Privilege

When did “privilege” become a dirty word? Is privilege a blessing or a cause of shame? The more I ponder on privilege and the way the word is being used today, the more I realize that the real problem is not privilege at all – it is pride.*

I have heard the word “privilege”, especially “white privilege” being hurled at people as an insult. I have had the phrase “your privilege is showing” thrown at me, as if that somehow meant I have no social conscience. This is not how I remember this word being used.

I can recall a number of movies – you know the ones – where a group of people are facing imminent death and destruction, and one turns to the others and says something like “It has been a privilege serving with you” or even something to imply it has been a privilege being with them through a difficult time. I have heard sincere, humble mention of privileges of living in this free country, gaining an education, having a family and a home. I have felt it a privilege and an honor to be in the presence of certain people.

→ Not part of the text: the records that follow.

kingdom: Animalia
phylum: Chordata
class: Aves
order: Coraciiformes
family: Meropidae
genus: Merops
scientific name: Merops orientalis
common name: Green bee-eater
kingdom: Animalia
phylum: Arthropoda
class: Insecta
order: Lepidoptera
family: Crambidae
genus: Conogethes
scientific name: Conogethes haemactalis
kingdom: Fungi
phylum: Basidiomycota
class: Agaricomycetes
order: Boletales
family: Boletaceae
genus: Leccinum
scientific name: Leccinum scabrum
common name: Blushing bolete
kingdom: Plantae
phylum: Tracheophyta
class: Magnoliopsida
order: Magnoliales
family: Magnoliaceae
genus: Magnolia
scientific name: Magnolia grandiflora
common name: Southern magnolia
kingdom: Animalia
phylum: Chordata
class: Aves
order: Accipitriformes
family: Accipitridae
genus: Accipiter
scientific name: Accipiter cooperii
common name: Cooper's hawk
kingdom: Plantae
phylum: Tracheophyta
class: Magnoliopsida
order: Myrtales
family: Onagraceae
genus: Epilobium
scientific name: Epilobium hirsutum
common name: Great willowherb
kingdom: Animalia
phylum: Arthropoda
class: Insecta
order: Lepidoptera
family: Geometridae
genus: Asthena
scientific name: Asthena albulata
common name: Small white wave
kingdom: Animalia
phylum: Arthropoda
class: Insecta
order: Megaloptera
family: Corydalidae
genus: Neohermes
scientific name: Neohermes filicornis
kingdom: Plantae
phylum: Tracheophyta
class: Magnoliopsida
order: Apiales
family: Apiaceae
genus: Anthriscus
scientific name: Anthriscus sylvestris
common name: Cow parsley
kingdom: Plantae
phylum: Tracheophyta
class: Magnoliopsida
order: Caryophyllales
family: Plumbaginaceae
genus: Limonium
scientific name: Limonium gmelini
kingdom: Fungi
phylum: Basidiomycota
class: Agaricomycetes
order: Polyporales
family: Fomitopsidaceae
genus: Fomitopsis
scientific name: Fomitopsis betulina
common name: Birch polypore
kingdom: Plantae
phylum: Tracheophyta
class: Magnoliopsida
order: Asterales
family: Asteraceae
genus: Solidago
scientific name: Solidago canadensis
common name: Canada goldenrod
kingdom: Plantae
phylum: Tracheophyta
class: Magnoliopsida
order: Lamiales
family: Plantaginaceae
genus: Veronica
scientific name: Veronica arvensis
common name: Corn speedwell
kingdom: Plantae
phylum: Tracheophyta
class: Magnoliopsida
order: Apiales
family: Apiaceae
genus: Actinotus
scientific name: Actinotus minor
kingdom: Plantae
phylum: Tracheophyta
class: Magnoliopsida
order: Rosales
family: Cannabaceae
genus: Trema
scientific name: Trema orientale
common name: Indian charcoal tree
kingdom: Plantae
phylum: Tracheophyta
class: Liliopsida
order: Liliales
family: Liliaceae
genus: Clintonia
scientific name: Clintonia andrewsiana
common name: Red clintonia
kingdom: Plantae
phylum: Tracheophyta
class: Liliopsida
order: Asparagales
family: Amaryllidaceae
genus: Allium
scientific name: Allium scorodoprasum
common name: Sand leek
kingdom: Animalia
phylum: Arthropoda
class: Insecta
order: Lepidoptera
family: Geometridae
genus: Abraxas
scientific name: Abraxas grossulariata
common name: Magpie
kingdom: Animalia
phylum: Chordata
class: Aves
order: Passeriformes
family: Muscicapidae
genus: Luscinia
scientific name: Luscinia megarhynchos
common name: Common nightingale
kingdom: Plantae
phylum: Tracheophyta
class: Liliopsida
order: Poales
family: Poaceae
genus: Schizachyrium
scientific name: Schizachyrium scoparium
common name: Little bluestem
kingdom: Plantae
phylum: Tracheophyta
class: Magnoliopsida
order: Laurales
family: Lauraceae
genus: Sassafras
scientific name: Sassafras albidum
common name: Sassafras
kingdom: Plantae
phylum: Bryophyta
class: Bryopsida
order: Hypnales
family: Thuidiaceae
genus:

The definition of privilege implies that there are certain rights, advantages or opportunities afforded to some while denied to others. It refers to something additional or special that was unexpected and unearned. I have always thought of it as associated with a sense that it is undeserved and therefore accompanied by gratitude. A privilege, when considered a blessing, recognizes the source of the privilege as divine. Can I express appreciation for my good health, education and somewhat prosperous circumstances without being put into a category with the rich and powerful or intolerant bigots? Can such an expression be consistent with understanding and concern that others do not have the same opportunities or blessings? Can one be privileged and also be humble and grateful and compassionate?

Does the understood source of privilege make a difference? Too often we look at privileges as being granted, bestowed, or denied by government or society as a whole based on certain characteristics or conditions, creating groups of “haves” and “have nots”. This thinking raises questions about what is fair. Privilege is not fair. By definition is involves some receiving what others do not – that’s what makes it privilege. One may be justified in pointing out some unfairness of life, but is it fair or even necessary to blame that unfairness on those who may be the recipients of undeserved and unsought privileges?

Privilege is often used to describe those who are successful, but success cannot be solely attributed to privilege. One may be privileged to have opportunities others may not have, but individual choice and effort make the difference and can not be discounted. Those who are privileged, successful and also wise realize that an obligation to serve and give back accompanies privilege. “Where much is given, much is required.” (See Luke 12:48)

The problem with privilege comes when we forget the “undeserved” part of it, when some come to feel that they do deserve their advantages because they are somehow better than others. This is more an issue of pride than privilege. Pride is what gives us the feeling that we are better and that those who lack what we have are somehow inferior. Add to that the idea that such advantages in one area, such as monetary, also entitle one to greater privileges, such as power and influence. This also is pride. Forgetting that others may lack many things one takes for granted can also lead to pride.

Pride is not limited to the privileged, however. Those who consider themselves the “underprivileged” but constantly point out the unfairness of it, are also suffering from pride. Pride is manifest in those who are not privileged when they envy what others have. What follows is a feeling that one should be entitled to all that others have, that they are just as deserving of privilege. If privilege is undeserved, then why the feeling of entitlement? Does seeing government as the granter of privilege, encourage this sense of entitlement to all things that anyone may have?

Is privilege only a bad thing when it is about something I do not have? If we were all to list our privileges we would probably come up with very different lists, especially if privileges are things people consider blessings for which they are grateful. Those same people could also make a long list of problems and challenges in their lives. Some with wealth suffer from physical or mental health problems. Does this change their privilege? Some without much money may feel very privileged that they are healthy. Some wise people even come to consider significant life challenges as a blessing or privilege.

I would like to be able to express gratitude for the many privileges I enjoy, fully recognizing that these blessings come from God.

 

*I could do a word of the month on Pride, but President Ezra Taft Benson gave the most perfect discourse on pride  – “Beware of Pride” – that I have ever heard, so I would encourage all to read.